À Sidi Bouzid, d’où était partie la révolution de 2011, plusieurs routes ont été coupées par des pneus en flammes et des manifestants, pour la plupart très jeunes, ont jeté des pierres sur la police, qui a répliqué par du gaz lacrymogène. Le centre-ville, où le vendeur ambulant Mohamed Bouazizi s’était immolé fin 2010, a été bouclé.
Des manifestations ont aussi eu lieu à Jendouba, Gafsa ou encore Kébili, selon des médias locaux. À Souk Lahad (centre), un poste de la Garde nationale (gendarmerie) a été incendié, d’après un responsable du ministère de l’Intérieur.
Pas de baguette magique
« C’est comme si nous étions encore à la fin 2010-début 2011. De Bouazizi à Yahyaoui, les motifs et la manière se répètent », a estimé jeudi le quotidien arabophone Al Chourouk.
À Davos, le premier ministre a déclaré que le chômage était « le problème essentiel […] et l’une des priorités du gouvernement ». Mais « nous n’avons pas de baguette magique pour en finir en peu de temps », a dit Habib Essid. La Tunisie doit « trouver un nouveau modèle de développement […] qui s’appuie sur la justice sociale », a-t-il ajouté, reconnaissant « beaucoup de disparités entre les régions ».
Mais Hamza Meddeb, chercheur au centre Carnegie, a prévenu que la population avait déjà « patienté pendant cinq ans.
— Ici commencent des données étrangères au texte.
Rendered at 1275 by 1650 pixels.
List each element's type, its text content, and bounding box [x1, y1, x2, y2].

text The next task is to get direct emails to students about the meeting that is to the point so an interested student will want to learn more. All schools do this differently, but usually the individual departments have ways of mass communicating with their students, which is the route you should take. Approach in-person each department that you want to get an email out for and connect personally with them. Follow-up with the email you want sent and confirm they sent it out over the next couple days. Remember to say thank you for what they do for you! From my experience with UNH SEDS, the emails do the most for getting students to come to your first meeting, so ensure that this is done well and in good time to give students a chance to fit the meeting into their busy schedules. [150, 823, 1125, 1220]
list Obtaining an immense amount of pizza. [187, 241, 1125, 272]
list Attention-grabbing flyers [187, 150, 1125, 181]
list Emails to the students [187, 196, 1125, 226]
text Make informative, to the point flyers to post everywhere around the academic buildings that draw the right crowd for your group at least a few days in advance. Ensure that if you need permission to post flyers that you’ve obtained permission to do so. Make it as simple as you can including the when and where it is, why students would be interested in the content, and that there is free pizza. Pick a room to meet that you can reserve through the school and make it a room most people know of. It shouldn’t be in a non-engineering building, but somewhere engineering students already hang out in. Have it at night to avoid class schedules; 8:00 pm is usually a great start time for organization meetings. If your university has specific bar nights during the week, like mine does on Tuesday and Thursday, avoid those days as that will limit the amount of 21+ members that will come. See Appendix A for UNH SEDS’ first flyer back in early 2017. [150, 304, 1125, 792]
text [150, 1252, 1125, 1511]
Elle ne peut plus patienter ».
Si la Tunisie a pu malgré les difficultés organiser des élections libres et adopter une nouvelle Constitution, elle ne parvient pas à relancer son économie affectée par l’instabilité et les attentats djihadistes. Le chômage dépasse 15 % et atteint le double chez les diplômés. Ces taux sont encore supérieurs à l’intérieur du pays.